## LÍNEAS SELECCIONADAS
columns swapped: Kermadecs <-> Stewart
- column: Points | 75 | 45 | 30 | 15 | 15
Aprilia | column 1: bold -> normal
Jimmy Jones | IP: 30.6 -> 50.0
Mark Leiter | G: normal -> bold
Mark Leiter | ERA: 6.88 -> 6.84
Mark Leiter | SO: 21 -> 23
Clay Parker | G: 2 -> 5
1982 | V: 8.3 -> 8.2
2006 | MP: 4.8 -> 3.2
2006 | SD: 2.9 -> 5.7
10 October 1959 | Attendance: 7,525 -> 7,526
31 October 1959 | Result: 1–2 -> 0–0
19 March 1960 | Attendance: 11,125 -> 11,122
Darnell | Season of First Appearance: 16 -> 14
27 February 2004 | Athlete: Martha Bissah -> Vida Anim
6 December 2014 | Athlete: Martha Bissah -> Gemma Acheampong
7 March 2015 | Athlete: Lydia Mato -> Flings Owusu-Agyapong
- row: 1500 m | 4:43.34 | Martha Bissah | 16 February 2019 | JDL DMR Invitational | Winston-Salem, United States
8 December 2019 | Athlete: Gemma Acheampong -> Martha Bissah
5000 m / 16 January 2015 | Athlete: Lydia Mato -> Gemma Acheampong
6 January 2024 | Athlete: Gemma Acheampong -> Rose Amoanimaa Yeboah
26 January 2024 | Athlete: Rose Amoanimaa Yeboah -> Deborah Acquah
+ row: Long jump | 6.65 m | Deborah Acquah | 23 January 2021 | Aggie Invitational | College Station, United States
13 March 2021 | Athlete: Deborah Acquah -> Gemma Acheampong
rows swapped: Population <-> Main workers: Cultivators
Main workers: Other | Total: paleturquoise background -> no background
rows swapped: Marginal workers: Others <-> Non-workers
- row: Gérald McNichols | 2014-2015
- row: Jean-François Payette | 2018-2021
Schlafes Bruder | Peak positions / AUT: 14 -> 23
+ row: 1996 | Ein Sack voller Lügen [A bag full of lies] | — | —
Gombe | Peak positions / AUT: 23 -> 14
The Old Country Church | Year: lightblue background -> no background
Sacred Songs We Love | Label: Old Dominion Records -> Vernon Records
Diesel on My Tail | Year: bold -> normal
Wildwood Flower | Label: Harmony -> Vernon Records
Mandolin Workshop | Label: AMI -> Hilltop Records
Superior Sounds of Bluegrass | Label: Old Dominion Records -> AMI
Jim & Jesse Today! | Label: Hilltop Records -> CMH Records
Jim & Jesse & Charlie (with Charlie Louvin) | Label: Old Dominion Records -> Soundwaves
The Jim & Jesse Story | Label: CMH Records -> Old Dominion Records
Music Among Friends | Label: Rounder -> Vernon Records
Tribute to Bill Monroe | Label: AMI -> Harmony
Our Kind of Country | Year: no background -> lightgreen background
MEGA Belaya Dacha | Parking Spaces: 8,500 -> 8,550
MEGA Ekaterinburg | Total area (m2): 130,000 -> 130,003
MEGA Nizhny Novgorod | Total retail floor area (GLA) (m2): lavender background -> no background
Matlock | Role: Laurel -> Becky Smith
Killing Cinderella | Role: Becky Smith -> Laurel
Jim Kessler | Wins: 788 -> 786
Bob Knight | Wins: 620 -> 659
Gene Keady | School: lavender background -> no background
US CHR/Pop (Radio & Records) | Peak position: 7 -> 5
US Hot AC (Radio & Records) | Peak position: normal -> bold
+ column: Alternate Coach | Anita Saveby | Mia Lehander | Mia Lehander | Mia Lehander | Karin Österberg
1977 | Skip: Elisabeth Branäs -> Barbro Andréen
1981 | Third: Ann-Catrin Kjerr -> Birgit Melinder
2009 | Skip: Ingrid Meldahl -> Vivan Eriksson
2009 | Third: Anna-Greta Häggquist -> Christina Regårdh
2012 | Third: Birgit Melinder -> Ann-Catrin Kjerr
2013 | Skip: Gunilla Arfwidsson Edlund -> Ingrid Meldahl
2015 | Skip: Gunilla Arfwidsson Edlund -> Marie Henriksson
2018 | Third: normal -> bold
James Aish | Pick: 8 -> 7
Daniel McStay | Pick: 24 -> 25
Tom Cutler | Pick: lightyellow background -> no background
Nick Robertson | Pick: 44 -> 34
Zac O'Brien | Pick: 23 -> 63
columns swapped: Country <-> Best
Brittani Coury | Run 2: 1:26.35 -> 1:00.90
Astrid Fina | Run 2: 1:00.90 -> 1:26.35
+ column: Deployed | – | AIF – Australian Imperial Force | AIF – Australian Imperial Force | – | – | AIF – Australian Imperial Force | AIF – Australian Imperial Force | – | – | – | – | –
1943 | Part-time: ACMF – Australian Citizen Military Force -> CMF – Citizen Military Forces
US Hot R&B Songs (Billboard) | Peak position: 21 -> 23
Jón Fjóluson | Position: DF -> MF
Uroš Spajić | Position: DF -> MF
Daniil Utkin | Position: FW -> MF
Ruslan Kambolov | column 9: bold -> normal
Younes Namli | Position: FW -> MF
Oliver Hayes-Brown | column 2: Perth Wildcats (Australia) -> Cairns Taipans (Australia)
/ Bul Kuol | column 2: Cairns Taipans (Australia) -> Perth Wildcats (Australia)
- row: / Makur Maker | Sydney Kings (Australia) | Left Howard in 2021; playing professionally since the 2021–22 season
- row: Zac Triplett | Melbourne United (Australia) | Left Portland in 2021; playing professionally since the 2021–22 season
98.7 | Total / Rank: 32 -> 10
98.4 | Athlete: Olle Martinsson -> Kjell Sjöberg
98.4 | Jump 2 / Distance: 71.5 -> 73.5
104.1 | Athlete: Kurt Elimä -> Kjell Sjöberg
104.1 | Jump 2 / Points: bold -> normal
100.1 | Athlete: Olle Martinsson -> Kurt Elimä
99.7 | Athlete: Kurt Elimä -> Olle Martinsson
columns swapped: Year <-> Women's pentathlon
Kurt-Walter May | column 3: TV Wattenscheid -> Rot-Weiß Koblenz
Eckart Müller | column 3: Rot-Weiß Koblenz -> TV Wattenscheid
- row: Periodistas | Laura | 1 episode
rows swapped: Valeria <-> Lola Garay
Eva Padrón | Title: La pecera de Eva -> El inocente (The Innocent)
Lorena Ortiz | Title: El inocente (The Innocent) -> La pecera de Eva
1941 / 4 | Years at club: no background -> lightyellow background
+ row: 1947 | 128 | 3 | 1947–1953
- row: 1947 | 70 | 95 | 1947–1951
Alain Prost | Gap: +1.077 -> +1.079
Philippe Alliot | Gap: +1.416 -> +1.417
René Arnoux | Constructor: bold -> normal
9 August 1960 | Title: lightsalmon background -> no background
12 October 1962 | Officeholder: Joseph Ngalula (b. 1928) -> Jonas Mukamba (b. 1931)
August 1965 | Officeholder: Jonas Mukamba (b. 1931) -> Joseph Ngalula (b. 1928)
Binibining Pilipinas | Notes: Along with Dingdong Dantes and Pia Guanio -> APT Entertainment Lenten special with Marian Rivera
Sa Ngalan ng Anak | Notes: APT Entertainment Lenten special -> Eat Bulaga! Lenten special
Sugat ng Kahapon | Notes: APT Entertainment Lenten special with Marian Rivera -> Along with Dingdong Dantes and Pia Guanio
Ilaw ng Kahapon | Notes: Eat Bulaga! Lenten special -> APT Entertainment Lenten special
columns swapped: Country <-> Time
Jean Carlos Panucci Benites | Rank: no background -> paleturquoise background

## TAREA A REALIZAR
Reproduzca todas las líneas anteriores sin alterar ni una sola letra.

## SOLUCIÓN PROPUESTA
columns swapped: Kermadecs <-> Stewart
- column: Points | 75 | 45 | 30 | 15 | 15
Aprilia | column 1: bold -> normal
Jimmy Jones | IP: 30.6 -> 50.0
Mark Leiter | G: normal -> bold
Mark Leiter | ERA: 6.88 -> 6.84
Mark Leiter | SO: 21 -> 23
Clay Parker | G: 2 -> 5
1982 | V: 8.3 -> 8.2
2006 | MP: 4.8 -> 3.2
2006 | SD: 2.9 -> 5.7
10 October 1959 | Attendance: 7,525 -> 7,526
31 October 1959 | Result: 1–2 -> 0–0
19 March 1960 | Attendance: 11,125 -> 11,122
Darnell | Season of First Appearance: 16 -> 14
27 February 2004 | Athlete: Martha Bissah -> Vida Anim
6 December 2014 | Athlete: Martha Bissah -> Gemma Acheampong
7 March 2015 | Athlete: Lydia Mato -> Flings Owusu-Agyapong
- row: 1500 m | 4:43.34 | Martha Bissah | 16 February 2019 | JDL DMR Invitational | Winston-Salem, United States
8 December 2019 | Athlete: Gemma Acheampong -> Martha Bissah
5000 m / 16 January 2015 | Athlete: Lydia Mato -> Gemma Acheampong
6 January 2024 | Athlete: Gemma Acheampong -> Rose Amoanimaa Yeboah
26 January 2024 | Athlete: Rose Amoanimaa Yeboah -> Deborah Acquah
+ row: Long jump | 6.65 m | Deborah Acquah | 23 January 2021 | Aggie Invitational | College Station, United States
13 March 2021 | Athlete: Deborah Acquah -> Gemma Acheampong
rows swapped: Population <-> Main workers: Cultivators
Main workers: Other | Total: paleturquoise background -> no background
rows swapped: Marginal workers: Others <-> Non-workers
- row: Gérald McNichols | 2014-2015
- row: Jean-François Payette | 2018-2021
Schlafes Bruder | Peak positions / AUT: 14 -> 23
+ row: 1996 | Ein Sack voller Lügen [A bag full of lies] | — | —
Gombe | Peak positions / AUT: 23 -> 14
The Old Country Church | Year: lightblue background -> no background
Sacred Songs We Love | Label: Old Dominion Records -> Vernon Records
Diesel on My Tail | Year: bold -> normal
Wildwood Flower | Label: Harmony -> Vernon Records
Mandolin Workshop | Label: AMI -> Hilltop Records
Superior Sounds of Bluegrass | Label: Old Dominion Records -> AMI
Jim & Jesse Today! | Label: Hilltop Records -> CMH Records
Jim & Jesse & Charlie (with Charlie Louvin) | Label: Old Dominion Records -> Soundwaves
The Jim & Jesse Story | Label: CMH Records -> Old Dominion Records
Music Among Friends | Label: Rounder -> Vernon Records
Tribute to Bill Monroe | Label: AMI -> Harmony
Our Kind of Country | Year: no background -> lightgreen background
MEGA Belaya Dacha | Parking Spaces: 8,500 -> 8,550
MEGA Ekaterinburg | Total area (m2): 130,000 -> 130,003
MEGA Nizhny Novgorod | Total retail floor area (GLA) (m2): lavender background -> no background
Matlock | Role: Laurel -> Becky Smith
Killing Cinderella | Role: Becky Smith -> Laurel
Jim Kessler | Wins: 788 -> 786
Bob Knight | Wins: 620 -> 659
Gene Keady | School: lavender background -> no background
US CHR/Pop (Radio & Records) | Peak position: 7 -> 5
US Hot AC (Radio & Records) | Peak position: normal -> bold
+ column: Alternate Coach | Anita Saveby | Mia Lehander | Mia Lehander | Mia Lehander | Karin Österberg
1977 | Skip: Elisabeth Branäs -> Barbro Andréen
1981 | Third: Ann-Catrin Kjerr -> Birgit Melinder
2009 | Skip: Ingrid Meldahl -> Vivan Eriksson
2009 | Third: Anna-Greta Häggquist -> Christina Regårdh
2012 | Third: Birgit Melinder -> Ann-Catrin Kjerr
2013 | Skip: Gunilla Arfwidsson Edlund -> Ingrid Meldahl
2015 | Skip: Gunilla Arfwidsson Edlund -> Marie Henriksson
2018 | Third: normal -> bold
James Aish | Pick: 8 -> 7
Daniel McStay | Pick: 24 -> 25
Tom Cutler | Pick: lightyellow background -> no background
Nick Robertson | Pick: 44 -> 34
Zac O'Brien | Pick: 23 -> 63
columns swapped: Country <-> Best
Brittani Coury | Run 2: 1:26.35 -> 1:00.90
Astrid Fina | Run 2: 1:00.90 -> 1:26.35
+ column: Deployed | – | AIF – Australian Imperial Force | AIF – Australian Imperial Force | – | – | AIF – Australian Imperial Force | AIF – Australian Imperial Force | – | – | – | – | –
1943 | Part-time: ACMF – Australian Citizen Military Force -> CMF – Citizen Military Forces
US Hot R&B Songs (Billboard) | Peak position: 21 -> 23
Jón Fjóluson | Position: DF -> MF
Uroš Spajić | Position: DF -> MF
Daniil Utkin | Position: FW -> MF
Ruslan Kambolov | column 9: bold -> normal
Younes Namli | Position: FW -> MF
Oliver Hayes-Brown | column 2: Perth Wildcats (Australia) -> Cairns Taipans (Australia)
/ Bul Kuol | column 2: Cairns Taipans (Australia) -> Perth Wildcats (Australia)
- row: / Makur Maker | Sydney Kings (Australia) | Left Howard in 2021; playing professionally since the 2021–22 season
- row: Zac Triplett | Melbourne United (Australia) | Left Portland in 2021; playing professionally since the 2021–22 season
98.7 | Total / Rank: 32 -> 10
98.4 | Athlete: Olle Martinsson -> Kjell Sjöberg
98.4 | Jump 2 / Distance: 71.5 -> 73.5
104.1 | Athlete: Kurt Elimä -> Kjell Sjöberg
104.1 | Jump 2 / Points: bold -> normal
100.1 | Athlete: Olle Martinsson -> Kurt Elimä
99.7 | Athlete: Kurt Elimä -> Olle Martinsson
columns swapped: Year <-> Women's pentathlon
Kurt-Walter May | column 3: TV Wattenscheid -> Rot-Weiß Koblenz
Eckart Müller | column 3: Rot-Weiß Koblenz -> TV Wattenscheid
- row: Periodistas | Laura | 1 episode
rows swapped: Valeria <-> Lola Garay
Eva Padrón | Title: La pecera de Eva -> El inocente (The Innocent)
Lorena Ortiz | Title: El inocente (The Innocent) -> La pecera de Eva
1941 / 4 | Years at club: no background -> lightyellow background
+ row: 1947 | 128 | 3 | 1947–1953
- row: 1947 | 70 | 95 | 1947–1951
Alain Prost | Gap: +1.077 -> +1.079
Philippe Alliot | Gap: +1.416 -> +1.417
René Arnoux | Constructor: bold -> normal
9 August 1960 | Title: lightsalmon background -> no background
12 October 1962 | Officeholder: Joseph Ngalula (b. 1928) -> Jonas Mukamba (b. 1931)
August 1965 | Officeholder: Jonas Mukamba (b. 1931) -> Joseph Ngalula (b. 1928)
Binibining Pilipinas | Notes: Along with Dingdong Dantes and Pia Guanio -> APT Entertainment Lenten special with Marian Rivera
Sa Ngalan ng Anak | Notes: APT Entertainment Lenten special -> Eat Bulaga! Lenten special
Sugat ng Kahapon | Notes: APT Entertainment Lenten special with Marian Rivera -> Along with Dingdong Dantes and Pia Guanio
Ilaw ng Kahapon | Notes: Eat Bulaga! Lenten special -> APT Entertainment Lenten special
columns swapped: Country <-> Time
Jean Carlos Panucci Benites | Rank: no background -> paleturquoise background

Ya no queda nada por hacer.